───── Record extracts

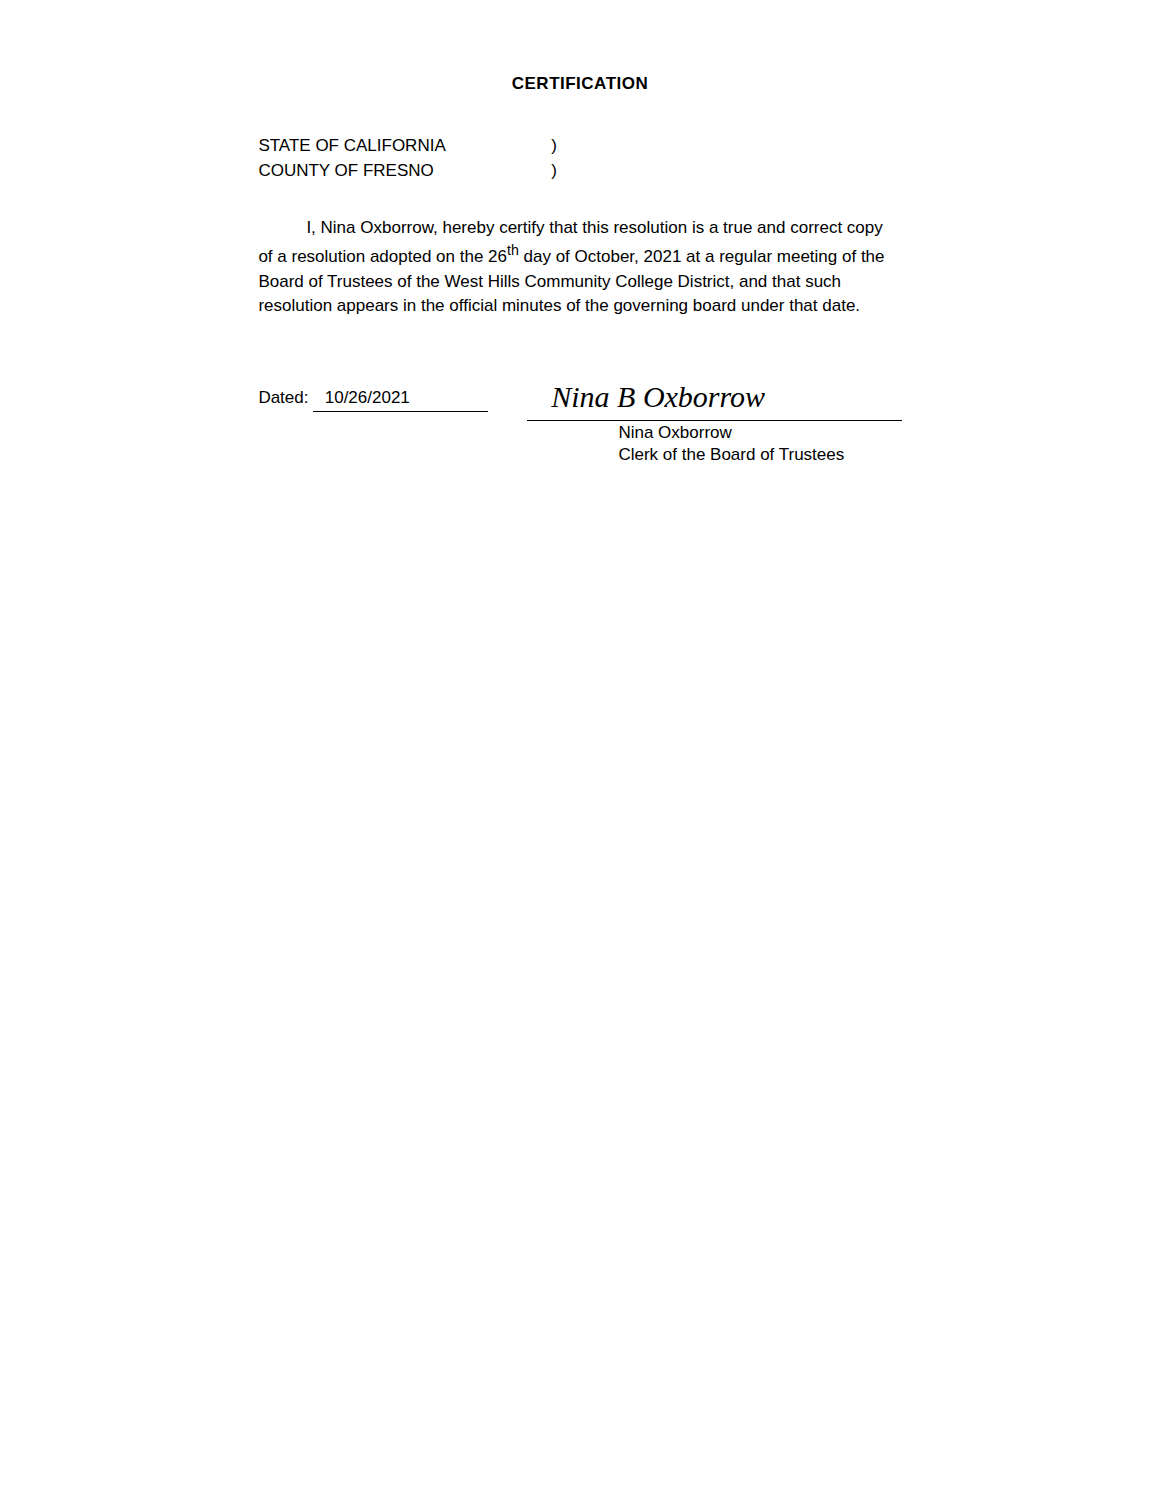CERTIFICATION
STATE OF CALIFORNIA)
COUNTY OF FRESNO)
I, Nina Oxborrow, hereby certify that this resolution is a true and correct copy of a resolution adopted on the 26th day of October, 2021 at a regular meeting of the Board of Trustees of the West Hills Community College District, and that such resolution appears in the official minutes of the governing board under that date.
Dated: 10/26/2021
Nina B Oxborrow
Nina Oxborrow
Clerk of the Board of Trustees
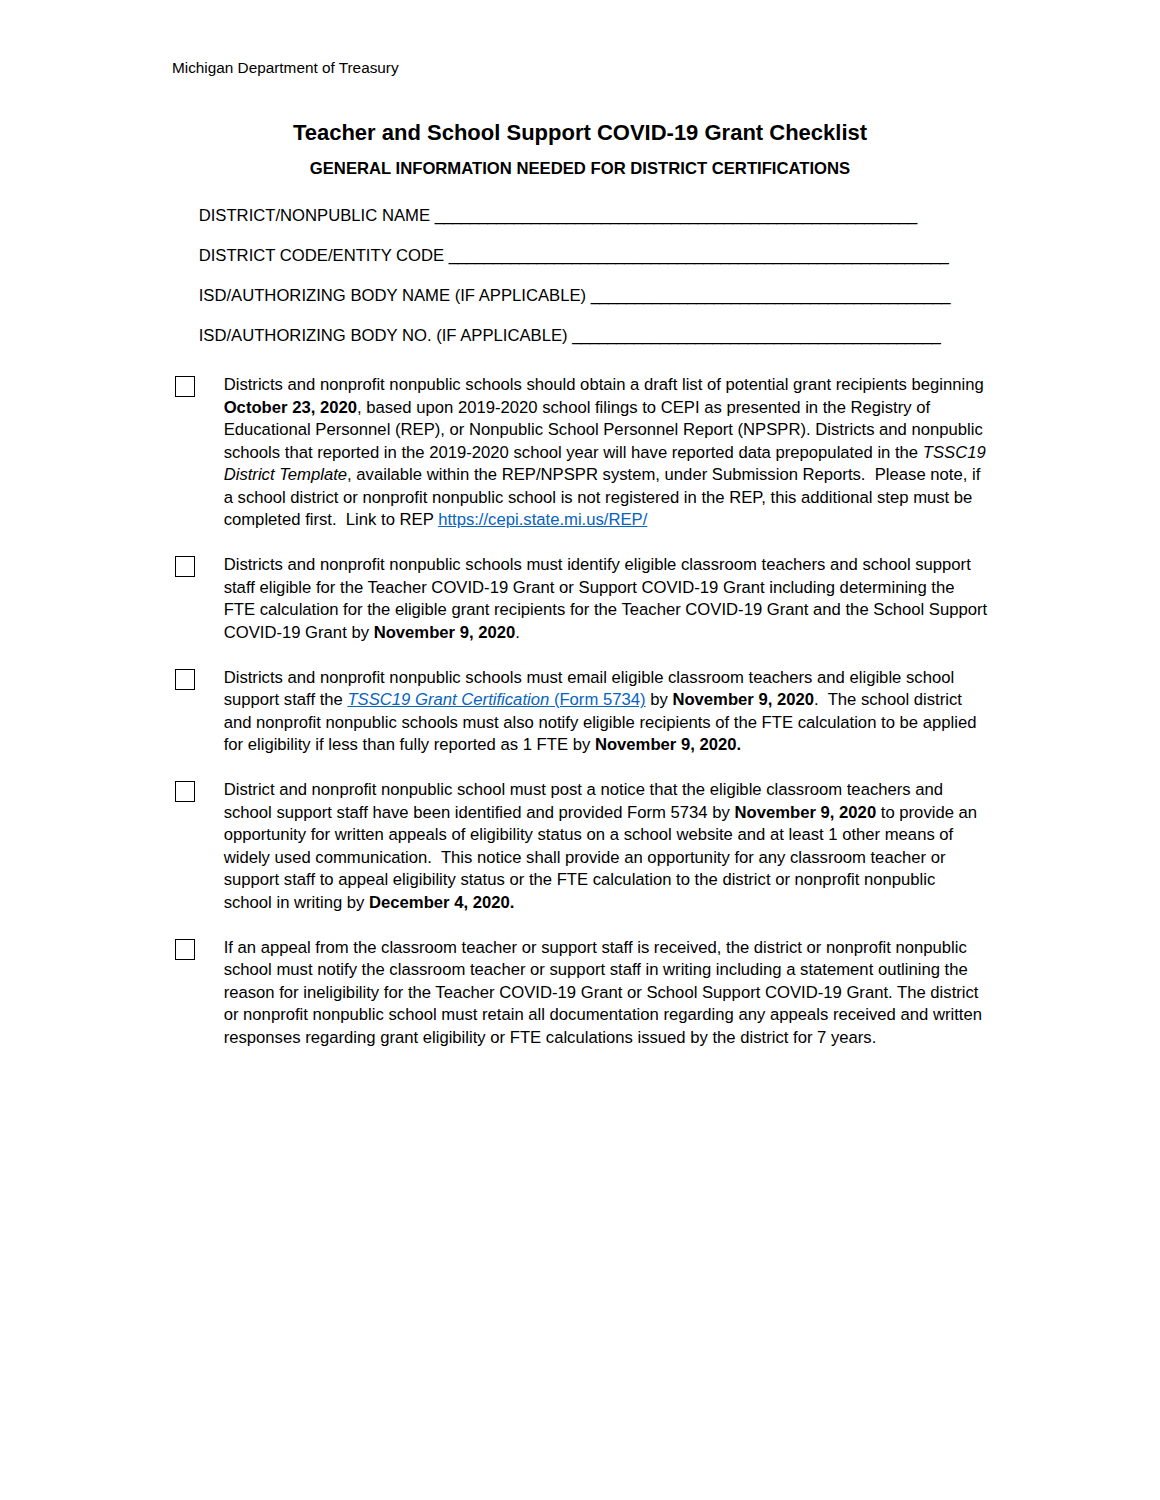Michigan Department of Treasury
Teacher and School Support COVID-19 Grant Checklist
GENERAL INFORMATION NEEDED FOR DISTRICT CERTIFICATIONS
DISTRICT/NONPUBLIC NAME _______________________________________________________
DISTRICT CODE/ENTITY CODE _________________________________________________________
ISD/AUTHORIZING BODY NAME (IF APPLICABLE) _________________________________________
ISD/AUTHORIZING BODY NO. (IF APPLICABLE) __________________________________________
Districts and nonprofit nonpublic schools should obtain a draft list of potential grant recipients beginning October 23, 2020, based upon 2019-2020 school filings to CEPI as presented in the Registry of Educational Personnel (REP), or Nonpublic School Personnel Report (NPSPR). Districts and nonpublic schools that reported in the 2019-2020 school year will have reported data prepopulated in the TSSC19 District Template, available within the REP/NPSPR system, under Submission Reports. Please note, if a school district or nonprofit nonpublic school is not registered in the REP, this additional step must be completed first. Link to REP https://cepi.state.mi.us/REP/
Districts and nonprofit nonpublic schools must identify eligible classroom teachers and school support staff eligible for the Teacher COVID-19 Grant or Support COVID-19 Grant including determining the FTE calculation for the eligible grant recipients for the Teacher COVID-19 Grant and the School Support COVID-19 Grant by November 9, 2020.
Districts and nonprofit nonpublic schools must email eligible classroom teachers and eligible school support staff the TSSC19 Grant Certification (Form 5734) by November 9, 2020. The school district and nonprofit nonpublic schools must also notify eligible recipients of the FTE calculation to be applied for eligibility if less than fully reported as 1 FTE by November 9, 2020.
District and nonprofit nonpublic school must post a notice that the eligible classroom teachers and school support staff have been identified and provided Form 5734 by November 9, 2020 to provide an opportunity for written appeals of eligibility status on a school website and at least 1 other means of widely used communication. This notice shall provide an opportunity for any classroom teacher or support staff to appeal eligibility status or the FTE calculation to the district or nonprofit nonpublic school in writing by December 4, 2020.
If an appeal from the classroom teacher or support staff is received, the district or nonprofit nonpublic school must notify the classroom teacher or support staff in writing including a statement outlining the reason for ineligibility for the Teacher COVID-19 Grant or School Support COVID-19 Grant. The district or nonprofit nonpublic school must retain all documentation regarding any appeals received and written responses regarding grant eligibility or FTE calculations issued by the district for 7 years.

──────────

Your goal = In the copy, include every line of the entries above exactly and none of the pictures.

Response below =
CERTIFICATION
STATE OF CALIFORNIA)
COUNTY OF FRESNO)
I, Nina Oxborrow, hereby certify that this resolution is a true and correct copy of a resolution adopted on the 26th day of October, 2021 at a regular meeting of the Board of Trustees of the West Hills Community College District, and that such resolution appears in the official minutes of the governing board under that date.
Dated: 10/26/2021
Nina B Oxborrow
Nina Oxborrow
Clerk of the Board of Trustees
Michigan Department of Treasury
Teacher and School Support COVID-19 Grant Checklist
GENERAL INFORMATION NEEDED FOR DISTRICT CERTIFICATIONS
DISTRICT/NONPUBLIC NAME _______________________________________________________
DISTRICT CODE/ENTITY CODE _________________________________________________________
ISD/AUTHORIZING BODY NAME (IF APPLICABLE) _________________________________________
ISD/AUTHORIZING BODY NO. (IF APPLICABLE) __________________________________________
Districts and nonprofit nonpublic schools should obtain a draft list of potential grant recipients beginning October 23, 2020, based upon 2019-2020 school filings to CEPI as presented in the Registry of Educational Personnel (REP), or Nonpublic School Personnel Report (NPSPR). Districts and nonpublic schools that reported in the 2019-2020 school year will have reported data prepopulated in the TSSC19 District Template, available within the REP/NPSPR system, under Submission Reports. Please note, if a school district or nonprofit nonpublic school is not registered in the REP, this additional step must be completed first. Link to REP https://cepi.state.mi.us/REP/
Districts and nonprofit nonpublic schools must identify eligible classroom teachers and school support staff eligible for the Teacher COVID-19 Grant or Support COVID-19 Grant including determining the FTE calculation for the eligible grant recipients for the Teacher COVID-19 Grant and the School Support COVID-19 Grant by November 9, 2020.
Districts and nonprofit nonpublic schools must email eligible classroom teachers and eligible school support staff the TSSC19 Grant Certification (Form 5734) by November 9, 2020. The school district and nonprofit nonpublic schools must also notify eligible recipients of the FTE calculation to be applied for eligibility if less than fully reported as 1 FTE by November 9, 2020.
District and nonprofit nonpublic school must post a notice that the eligible classroom teachers and school support staff have been identified and provided Form 5734 by November 9, 2020 to provide an opportunity for written appeals of eligibility status on a school website and at least 1 other means of widely used communication. This notice shall provide an opportunity for any classroom teacher or support staff to appeal eligibility status or the FTE calculation to the district or nonprofit nonpublic school in writing by December 4, 2020.
If an appeal from the classroom teacher or support staff is received, the district or nonprofit nonpublic school must notify the classroom teacher or support staff in writing including a statement outlining the reason for ineligibility for the Teacher COVID-19 Grant or School Support COVID-19 Grant. The district or nonprofit nonpublic school must retain all documentation regarding any appeals received and written responses regarding grant eligibility or FTE calculations issued by the district for 7 years.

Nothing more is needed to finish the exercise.